Photo Credit: Kim Mahair
After years of doing deep counseling, coaching and personal transformation work - my own and with clients - I’ve come to believe that what often stands between you and your next level is deep grief. Unprocessed deep grief, that is.
If you’ve worked on your mindset, reframed limiting beliefs, taken actions, and developed positive habits, but you’re still struggling, then you’re likely holding onto deep, frozen-in-time grief.
I’m not talking about the more “obvious” grief that comes from the death of someone you love, a breakup or the end of a career. It may be related to any of those, but it doesn’t have to be.
Deep grief is a byproduct of the human experience. It comes from the inevitable, accumulated hurts and wounds – big and small – we feel when we live long enough. The invisible but felt scars of emotional cuts, scrapes, and bruises over the course of our lives.

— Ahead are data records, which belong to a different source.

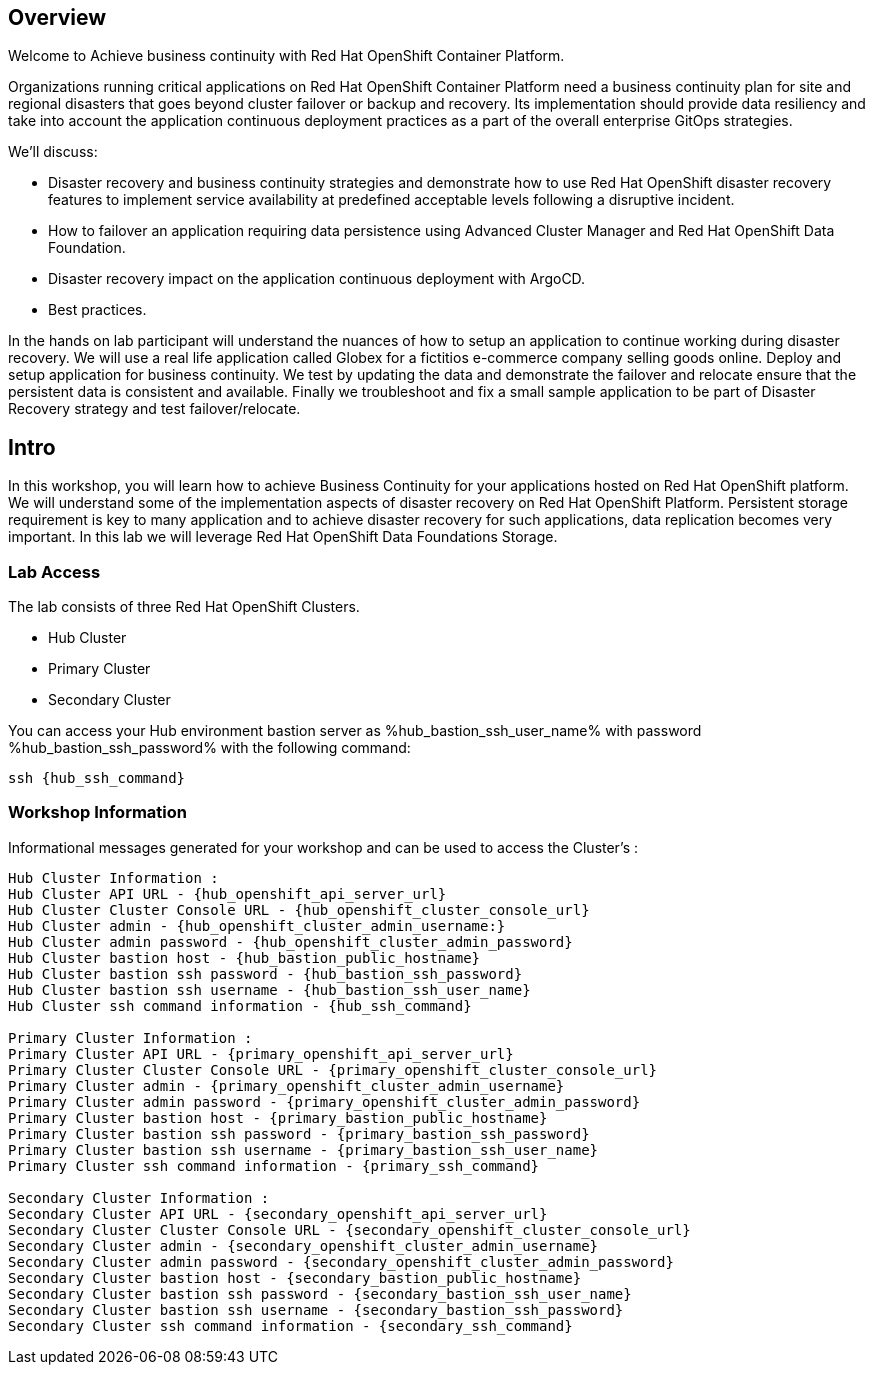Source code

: :hub_openshift_api_server_url: %hub_openshift_api_server_url%
:hub_openshift_cluster_console_url: %hub_openshift_cluster_console_url%
:hub_openshift_cluster_admin_username: %hub_openshift_cluster_admin_username%
:hub_openshift_cluster_admin_password: %hub_openshift_cluster_admin_password%
:hub_gitea_console_url: %hub_gitea_console_url%
:hub_gitea_admin_username: %hub_gitea_admin_username%
:hub_gitea_admin_password: %hub_gitea_admin_password%
:hub_bastion_public_hostname: %hub_bastion_public_hostname%
:hub_bastion_ssh_password: %hub_bastion_ssh_password%
:hub_bastion_ssh_user_name: %hub_bastion_ssh_user_name%
:hub_ssh_command: %hub_ssh_command%

:primary_openshift_api_server_url: %primary_openshift_api_server_url%

:primary_openshift_cluster_console_url: %primary_openshift_cluster_console_url%
:primary_openshift_cluster_admin_username: %primary_openshift_cluster_admin_username%
:primary_openshift_cluster_admin_password: %primary_openshift_cluster_admin_password%
:primary_bastion_public_hostname: %primary_bastion_public_hostname%
:primary_bastion_ssh_password: %primary_bastion_ssh_password%
:primary_bastion_ssh_user_name: %primary_bastion_ssh_user_name%
:primary_ssh_command: %primary_ssh_command%

:secondary_openshift_api_server_url: %secondary_openshift_api_server_url%
:secondary_openshift_cluster_console_url: %secondary_openshift_cluster_console_url%
:secondary_openshift_cluster_admin_username: %secondary_openshift_cluster_admin_username%
:secondary_openshift_cluster_admin_password: %secondary_openshift_cluster_admin_password%
:secondary_bastion_public_hostname: %secondary_bastion_public_hostname%
:secondary_bastion_ssh_user_name: %secondary_bastion_ssh_user_name%
:secondary_bastion_ssh_password: %secondary_bastion_ssh_password
:secondary_ssh_command: %secondary_ssh_command%


== Overview
Welcome to Achieve business continuity with Red Hat OpenShift Container Platform.

Organizations running critical applications on Red Hat OpenShift Container Platform need a business continuity plan for site and regional disasters that goes beyond cluster failover or backup and recovery. Its implementation should provide data resiliency and take into account the application continuous deployment practices as a part of the overall enterprise GitOps strategies.

We'll discuss:

* Disaster recovery and business continuity strategies and demonstrate how to use Red Hat OpenShift disaster recovery features to implement service availability at predefined acceptable levels following a disruptive incident. 
* How to failover an application requiring data persistence using Advanced Cluster Manager and Red Hat OpenShift Data Foundation.
* Disaster recovery impact on the application continuous deployment with ArgoCD.
* Best practices.

In the hands on lab participant will understand the nuances of how to setup an application to continue working during disaster recovery. We will use a real life application called Globex for a fictitios e-commerce company selling goods online. Deploy and setup application for business continuity. 
We test by updating the data and demonstrate the failover and relocate ensure that the persistent data is consistent and available.
Finally we troubleshoot and fix a small sample application to be part of Disaster Recovery strategy and test failover/relocate.

== Intro

In this workshop, you will learn how to achieve Business Continuity for your applications hosted on Red Hat OpenShift platform. We will understand some of the implementation aspects of disaster recovery on Red Hat OpenShift Platform. Persistent storage requirement is key to many application and to achieve disaster recovery for such applications, data replication becomes very important. In this lab we will leverage Red Hat OpenShift Data Foundations Storage.

=== Lab Access

The lab consists of three Red Hat OpenShift Clusters.

* Hub Cluster 
* Primary Cluster
* Secondary Cluster

You can access your Hub environment bastion server as {hub_bastion_ssh_user_name} with password {hub_bastion_ssh_password} with the following command:

[source,bash,options="nowrap"]
----
ssh {hub_ssh_command}
----

=== Workshop Information

Informational messages generated for your workshop and can be used to access the Cluster's :
[source,bash,options="nowrap"]
----
Hub Cluster Information :
Hub Cluster API URL - {hub_openshift_api_server_url}
Hub Cluster Cluster Console URL - {hub_openshift_cluster_console_url}
Hub Cluster admin - {hub_openshift_cluster_admin_username:}
Hub Cluster admin password - {hub_openshift_cluster_admin_password}
Hub Cluster bastion host - {hub_bastion_public_hostname}
Hub Cluster bastion ssh password - {hub_bastion_ssh_password}
Hub Cluster bastion ssh username - {hub_bastion_ssh_user_name}
Hub Cluster ssh command information - {hub_ssh_command}

Primary Cluster Information :
Primary Cluster API URL - {primary_openshift_api_server_url}
Primary Cluster Cluster Console URL - {primary_openshift_cluster_console_url}
Primary Cluster admin - {primary_openshift_cluster_admin_username}
Primary Cluster admin password - {primary_openshift_cluster_admin_password}
Primary Cluster bastion host - {primary_bastion_public_hostname}
Primary Cluster bastion ssh password - {primary_bastion_ssh_password}
Primary Cluster bastion ssh username - {primary_bastion_ssh_user_name}
Primary Cluster ssh command information - {primary_ssh_command}

Secondary Cluster Information :
Secondary Cluster API URL - {secondary_openshift_api_server_url}
Secondary Cluster Cluster Console URL - {secondary_openshift_cluster_console_url}
Secondary Cluster admin - {secondary_openshift_cluster_admin_username}
Secondary Cluster admin password - {secondary_openshift_cluster_admin_password}
Secondary Cluster bastion host - {secondary_bastion_public_hostname}
Secondary Cluster bastion ssh password - {secondary_bastion_ssh_user_name}
Secondary Cluster bastion ssh username - {secondary_bastion_ssh_password}
Secondary Cluster ssh command information - {secondary_ssh_command}
----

It often goes unnoticed. It gets stored, stuck and pushed deep beneath the surface where we don’t recognize it, rarely talk about it and try like hell to distract ourselves from it.

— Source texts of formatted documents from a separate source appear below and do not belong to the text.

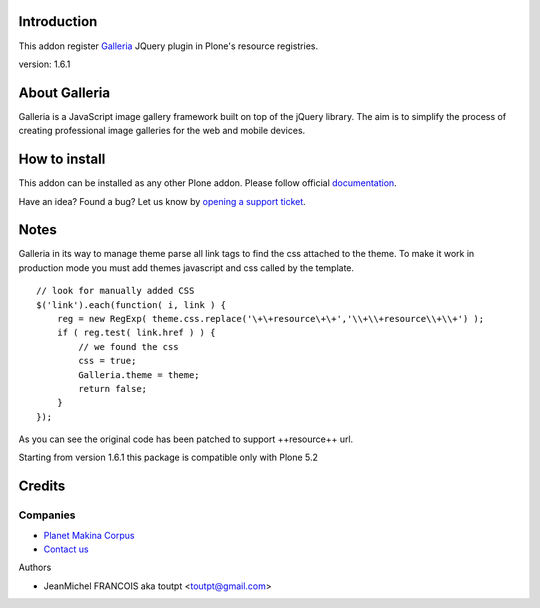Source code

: Introduction
============

This addon register Galleria_ JQuery plugin in Plone's resource registries.

version: 1.6.1

About Galleria
==============

Galleria is a JavaScript image gallery framework built on top of the jQuery
library. The aim is to simplify the process of creating professional image
galleries for the web and mobile devices.

How to install
==============

.. image:: https://secure.travis-ci.org/collective/collective.js.galleria.png
    :target: http://travis-ci.org/collective/collective.js.galleria

This addon can be installed as any other Plone addon. Please follow official
documentation_.

.. _documentation: http://plone.org/documentation/kb/installing-add-ons-quick-how-to

Have an idea? Found a bug? Let us know by `opening a support ticket`_.

.. _`opening a support ticket`: https://github.com/collective/collective.js.galleria/issues

Notes
=====

Galleria in its way to manage theme parse all link tags to find the css attached
to the theme. To make it work in production mode you must add themes javascript
and css called by the template. 
::

    // look for manually added CSS
    $('link').each(function( i, link ) {
        reg = new RegExp( theme.css.replace('\+\+resource\+\+','\\+\\+resource\\+\\+') );
        if ( reg.test( link.href ) ) {
            // we found the css
            css = true;
            Galleria.theme = theme;
            return false;
        }
    });

As you can see the original code has been patched to support ++resource++ url.

Starting from version 1.6.1 this package is compatible only with Plone 5.2


Credits
=======

Companies
---------

|makinacom|_

* `Planet Makina Corpus <http://www.makina-corpus.org>`_
* `Contact us <mailto:python@makina-corpus.org>`_

Authors

- JeanMichel FRANCOIS aka toutpt <toutpt@gmail.com>

.. |makinacom| image:: http://depot.makina-corpus.org/public/logo.gif
.. _makinacom:  http://www.makina-corpus.com
.. _galleria: https://galleriajs.github.io/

But if you want to grow – grow up, heal, move forward, make progress, change your life, and/or realize a dream – then paying attention, going in and befriending that long lost but not forgotten pain is the way.
Yes, it’s heavy. Yes, it’s uncomfortable and painstaking and can feel never-ending. But so is not facing it. And so are the ways you’re avoiding it, the relationships you’re damaging by staying away from it, and the precious years you’re losing working so hard to get around it.
You can keep doing that for sure. You get to choose how deep you want to go in your healing, with your life and in love. You can stop anytime.
But if you want to feel deeply cared for and seen, to love fully, to do meaningful work, and to make an impact with your beautiful life, then please do yourself - and us - a favor and face your deep grief.
I swear it won’t hurt forever. On the other side, your heart will be more open, you’ll feel lighter and more confident, you’ll have more fun, give less fucks, and your relationships will improve 1000%.
My one request is this - don’t go it alone. Deep grief work is not meant to be a solo journey. Yes, it’s profoundly personal and needs privacy and solitude, but grief is only fully healed through intimate connection and sacred community.
That’s why I do what I do. My work is to be in relationship with my clients to bear witness to their deepest grief so they can honor it, heal it and make space for their deepest joy and love as well.